排出量評価=電力(kW)×CO2係数(kg/kW)/CO2回収量(kg)・・・式(1)
式(1)中、CO2係数は0.47とする。また、実施例1~12および比較例1について、炭酸ガスの回収量は10.6kgであることから、式(1)中のCO2回収量は10.6kgとする。
【0070】
結果を表1の「排出量評価」の欄に示す。この値が1より小さければ、炭酸ガスの排出量より回収量が上回っていることを示し、1より大きければ炭酸ガスの回収量より排出量が上回っていることを示す。
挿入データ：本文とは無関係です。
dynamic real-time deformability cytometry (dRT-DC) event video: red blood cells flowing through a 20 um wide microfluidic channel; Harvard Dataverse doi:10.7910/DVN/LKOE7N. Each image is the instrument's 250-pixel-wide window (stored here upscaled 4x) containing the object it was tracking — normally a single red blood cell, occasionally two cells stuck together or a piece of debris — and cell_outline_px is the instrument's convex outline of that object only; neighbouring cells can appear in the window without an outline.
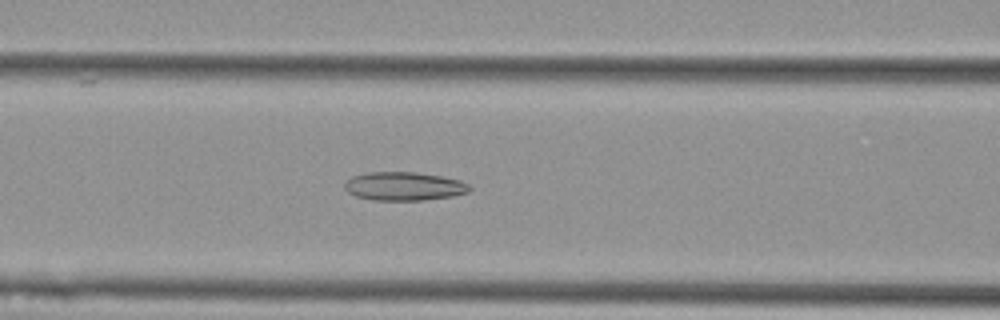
{"species": "Egyptian fruit bat (a non-hibernating species)", "species_latin": "Rousettus aegyptiacus", "temperature_condition": "cold", "stored_images_in_passage": 54, "camera_frame_rate_fps": 3000, "um_per_image_px": 0.085, "animal": {"sex": "female"}, "frame": {"image": 1, "passage_image": 23, "time_ms": 7.333, "image_size_px": [1000, 320], "cell_outline_px": [[472, 188], [468, 192], [452, 196], [424, 200], [372, 200], [356, 196], [348, 192], [344, 188], [344, 184], [352, 176], [368, 172], [416, 172], [440, 176], [460, 180], [468, 184]], "centroid_in_image_um": [34.34, 15.83], "position_along_channel_um": 132.3, "area_um2": 20.75}}
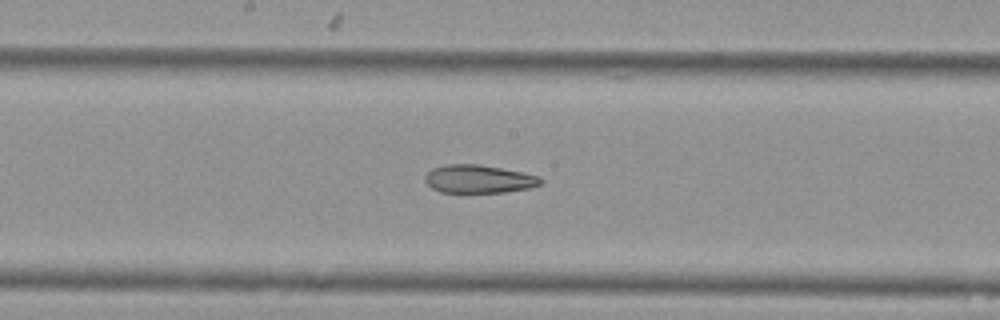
{"frame": {"image": 2, "passage_image": 29, "time_ms": 9.333, "image_size_px": [1000, 320], "cell_outline_px": [[544, 180], [540, 184], [532, 188], [504, 192], [440, 192], [432, 188], [424, 180], [424, 176], [432, 168], [448, 164], [480, 164], [524, 172], [540, 176]], "centroid_in_image_um": [40.72, 15.21], "position_along_channel_um": 207.5, "area_um2": 19.13}}
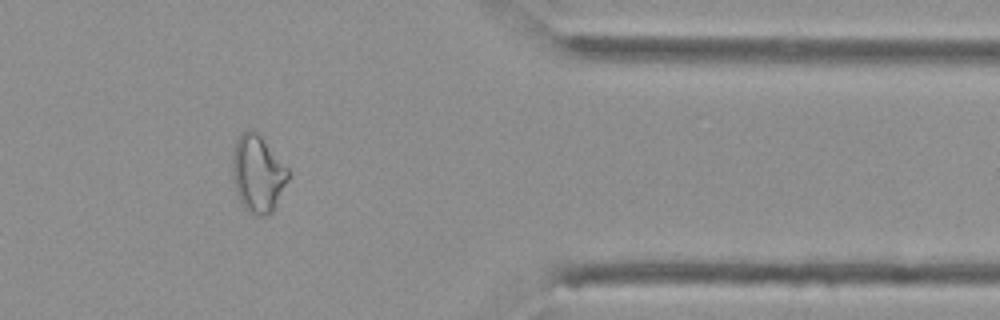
{"frame": {"image": 3, "passage_image": 45, "time_ms": 14.667, "image_size_px": [1000, 320], "cell_outline_px": [[288, 180], [272, 212], [264, 216], [252, 216], [244, 208], [236, 192], [232, 176], [232, 156], [236, 140], [244, 132], [252, 128], [260, 136], [288, 168]], "centroid_in_image_um": [21.89, 14.8], "position_along_channel_um": 389.5, "area_um2": 24.85}, "authors_computed_cell_mechanics": {"area_um2": 24.7962, "velocity_mm_per_s": 3.7734, "shape_relaxation_time_tau1_ms": null, "shape_relaxation_time_tau2_ms": 3.7364, "deformation_change_tau1": null, "deformation_change_tau2": 0.1157}}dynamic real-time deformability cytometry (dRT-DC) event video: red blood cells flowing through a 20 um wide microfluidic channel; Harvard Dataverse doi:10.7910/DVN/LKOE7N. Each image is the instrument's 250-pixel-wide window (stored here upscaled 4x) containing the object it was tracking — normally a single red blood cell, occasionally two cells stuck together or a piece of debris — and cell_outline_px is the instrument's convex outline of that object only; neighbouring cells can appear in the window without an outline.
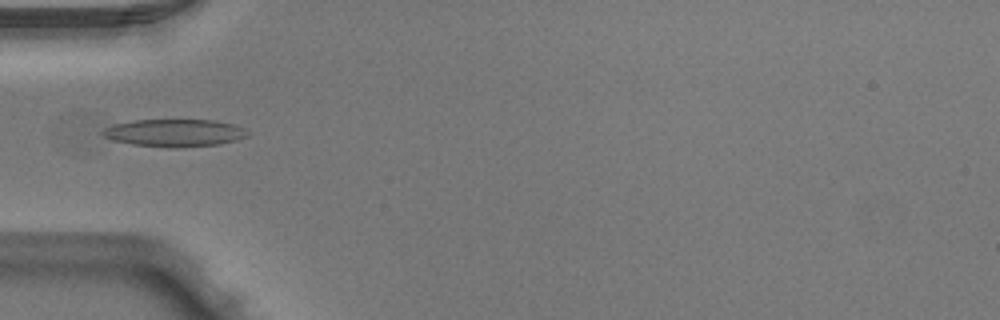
{"species": "Egyptian fruit bat (a non-hibernating species)", "species_latin": "Rousettus aegyptiacus", "temperature_condition": "warm", "stored_images_in_passage": 1, "camera_frame_rate_fps": 3000, "um_per_image_px": 0.085, "animal": {"sex": "male"}, "frame": {"image": 1, "passage_image": 1, "time_ms": 0.0, "image_size_px": [1000, 320], "cell_outline_px": [[248, 136], [236, 140], [220, 144], [176, 148], [168, 148], [132, 144], [112, 140], [100, 136], [96, 132], [112, 124], [136, 120], [216, 120], [232, 124], [248, 132]], "centroid_in_image_um": [14.73, 11.3], "position_along_channel_um": 70.3, "area_um2": 23.47}}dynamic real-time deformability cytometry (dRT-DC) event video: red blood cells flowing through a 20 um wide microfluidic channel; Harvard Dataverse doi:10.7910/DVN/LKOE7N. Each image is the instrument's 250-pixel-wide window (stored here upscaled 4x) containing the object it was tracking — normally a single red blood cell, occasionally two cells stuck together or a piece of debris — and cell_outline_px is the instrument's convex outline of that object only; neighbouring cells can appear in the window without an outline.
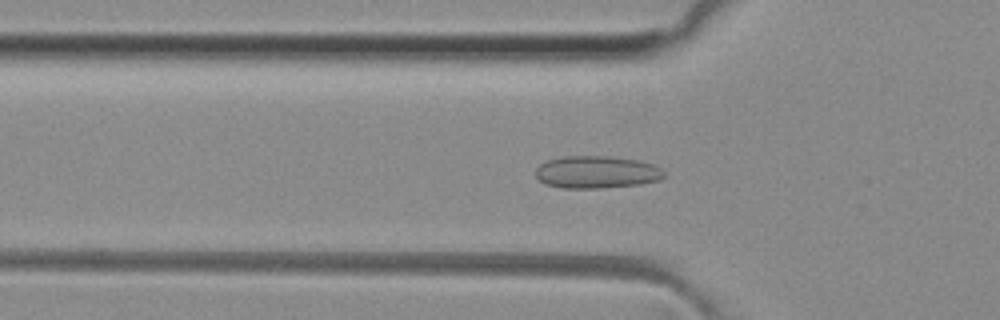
{"species": "common noctule bat (a hibernating species)", "species_latin": "Nyctalus noctula", "temperature_condition": "room temperature", "stored_images_in_passage": 43, "camera_frame_rate_fps": 3000, "um_per_image_px": 0.085, "animal": {"sex": "female", "body_mass_g": 29.2, "forearm_length_mm": 56.3}, "frame": {"image": 1, "passage_image": 8, "time_ms": 2.333, "image_size_px": [1000, 320], "cell_outline_px": [[664, 176], [660, 180], [640, 184], [604, 188], [560, 188], [544, 184], [536, 176], [536, 168], [540, 164], [548, 160], [564, 156], [612, 156], [640, 160], [652, 164], [660, 168], [664, 172]], "centroid_in_image_um": [50.71, 14.63], "position_along_channel_um": 75.1, "area_um2": 24.45}}
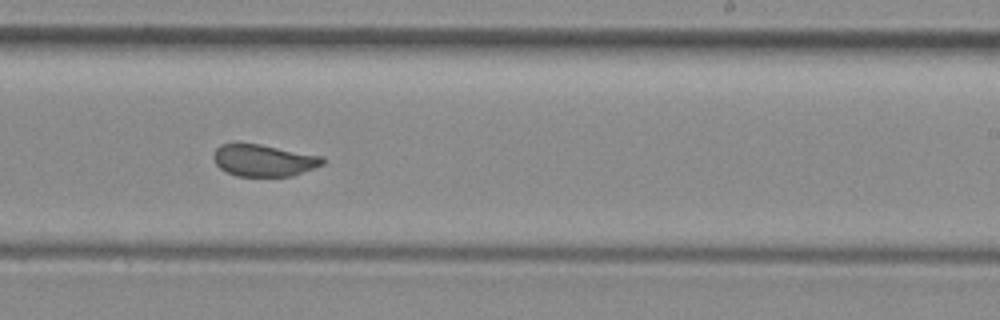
{"frame": {"image": 2, "passage_image": 22, "time_ms": 7.0, "image_size_px": [1000, 320], "cell_outline_px": [[328, 160], [324, 164], [292, 176], [236, 176], [220, 168], [216, 164], [212, 156], [216, 148], [220, 144], [260, 144], [324, 156]], "centroid_in_image_um": [22.46, 13.63], "position_along_channel_um": 266.5, "area_um2": 20.35}}
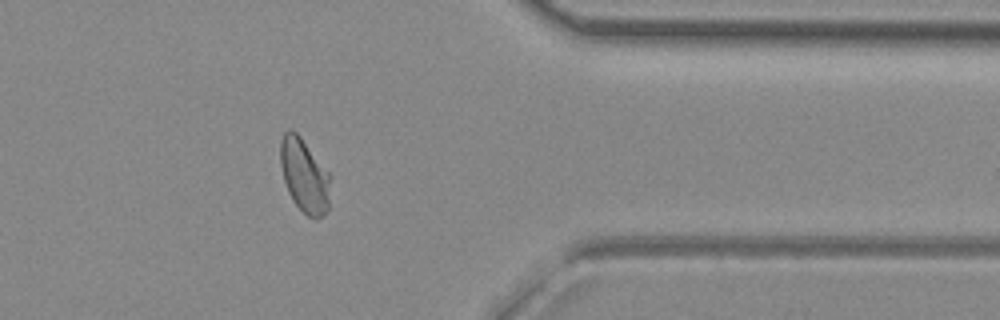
{"frame": {"image": 3, "passage_image": 32, "time_ms": 10.333, "image_size_px": [1000, 320], "cell_outline_px": [[332, 176], [328, 208], [320, 216], [308, 216], [292, 200], [288, 192], [284, 180], [280, 164], [280, 140], [284, 132], [288, 128], [292, 128], [300, 136]], "centroid_in_image_um": [25.87, 14.86], "position_along_channel_um": 385.5, "area_um2": 21.5}}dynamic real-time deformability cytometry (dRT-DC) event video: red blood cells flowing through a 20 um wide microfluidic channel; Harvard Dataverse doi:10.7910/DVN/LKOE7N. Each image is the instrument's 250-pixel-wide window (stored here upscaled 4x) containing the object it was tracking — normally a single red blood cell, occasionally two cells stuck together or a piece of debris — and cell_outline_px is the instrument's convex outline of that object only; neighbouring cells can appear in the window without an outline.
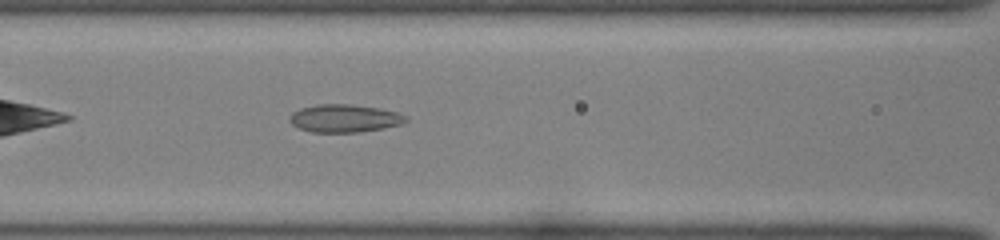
{"species": "common noctule bat (a hibernating species)", "species_latin": "Nyctalus noctula", "temperature_condition": "room temperature", "stored_images_in_passage": 31, "camera_frame_rate_fps": 3000, "um_per_image_px": 0.085, "animal": {"sex": "female", "body_mass_g": 22.0, "forearm_length_mm": 56.7}, "frame": {"image": 1, "passage_image": 7, "time_ms": 2.0, "image_size_px": [1000, 240], "cell_outline_px": [[408, 120], [400, 124], [384, 128], [360, 132], [312, 132], [300, 128], [292, 124], [292, 112], [300, 108], [316, 104], [348, 104], [376, 108], [396, 112], [408, 116]], "centroid_in_image_um": [29.3, 10.06], "position_along_channel_um": 137.3, "area_um2": 18.61}}
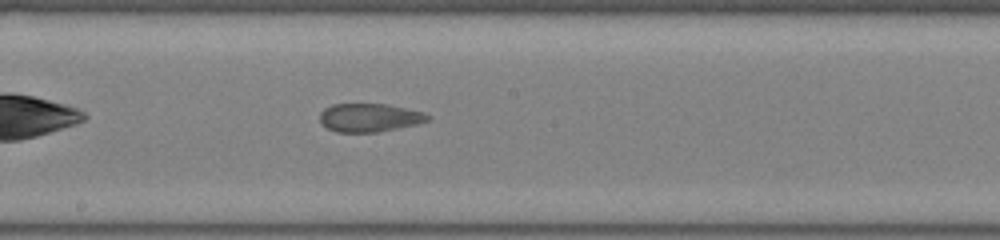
{"frame": {"image": 2, "passage_image": 13, "time_ms": 4.0, "image_size_px": [1000, 240], "cell_outline_px": [[432, 116], [428, 120], [416, 124], [376, 132], [336, 132], [328, 128], [320, 120], [320, 112], [324, 108], [332, 104], [388, 104], [424, 112]], "centroid_in_image_um": [31.4, 9.99], "position_along_channel_um": 216.8, "area_um2": 17.74}}
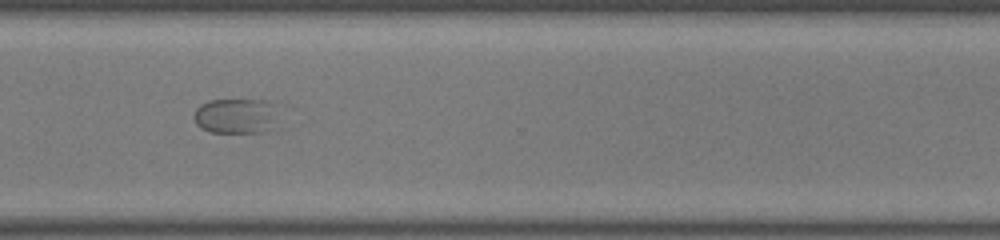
{"frame": {"image": 3, "passage_image": 23, "time_ms": 7.333, "image_size_px": [1000, 240], "cell_outline_px": [[288, 104], [272, 128], [264, 132], [208, 132], [200, 128], [196, 124], [196, 108], [200, 104], [208, 100], [280, 100]], "centroid_in_image_um": [20.31, 9.81], "position_along_channel_um": 350.3, "area_um2": 18.61}}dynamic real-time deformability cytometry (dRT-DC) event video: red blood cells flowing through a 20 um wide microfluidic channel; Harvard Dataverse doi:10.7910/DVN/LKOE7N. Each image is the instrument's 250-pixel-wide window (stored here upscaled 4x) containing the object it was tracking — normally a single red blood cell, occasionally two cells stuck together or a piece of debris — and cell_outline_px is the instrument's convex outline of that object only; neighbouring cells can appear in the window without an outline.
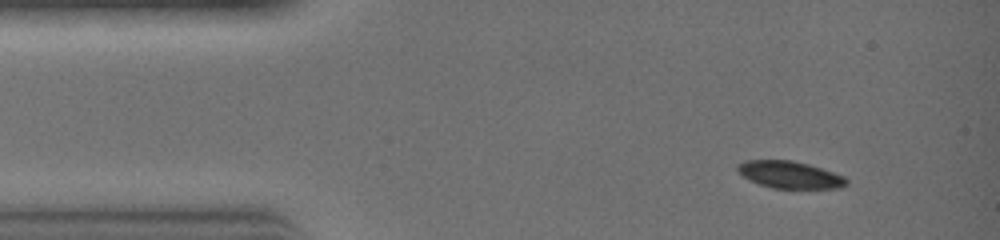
{"species": "common noctule bat (a hibernating species)", "species_latin": "Nyctalus noctula", "temperature_condition": "warm", "stored_images_in_passage": 10, "camera_frame_rate_fps": 3000, "um_per_image_px": 0.085, "animal": {"sex": "female", "body_mass_g": 19.0, "forearm_length_mm": 51.5}, "frame": {"image": 1, "passage_image": 1, "time_ms": 0.0, "image_size_px": [1000, 240], "cell_outline_px": [[848, 184], [840, 188], [772, 188], [748, 180], [736, 168], [736, 164], [744, 160], [792, 160], [808, 164], [844, 176], [848, 180]], "centroid_in_image_um": [67.11, 14.85], "position_along_channel_um": 17.9, "area_um2": 17.17}}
本実施例では、評価値が小さいほど良好(炭酸ガスの削減効果がある)とした。
【0071】
【0072】
<結果>
表1に示されるように、実施例1~12において、80体積%以上の炭酸ガスを含有する精製ガスを得ることができた。また、炭酸ガスの排出量評価は、実施例1~12において1未満であり、炭酸ガスの削減効果が確認された。
【0073】
比較例1では、実施例と同等の98体積%の炭酸ガスを含有する精製ガスを得ることができた。一方、炭酸ガスの排出量評価は1.5であり、1よりも高い値を示した。
【0074】
このように、本開示に記載の精製ガスの製造方法および精製ガスの製造装置を用いることによって、消費エネルギーを抑制して高濃度の炭酸ガスを含む精製ガスを取り出すことができる。そのため、地球温暖化ガスを削減することができ、持続可能な開発目標(SDGs)の一部活動に貢献することができる。なお、電力は再生可能エネルギーを使用してもよい。
【0075】
今回開示された実施の形態および実施例はすべての点で例示であって制限的なものではないと考えられるべきである。本発明の範囲は上記した説明ではなくて特許請求の範囲によって示され、特許請求の範囲と均等の意味および範囲内でのすべての変更が含まれることが意図される。
1 第1濃縮装置、2 第2濃縮装置、10,10a,10b 第1吸着塔、11 対象ガス導出配管、12 第1ブロワ、13 第1真空ポンプ、20,20a,20b 第2吸着塔、21 中間ガス導出配管、22 第2ブロワ、23 第2真空ポンプ。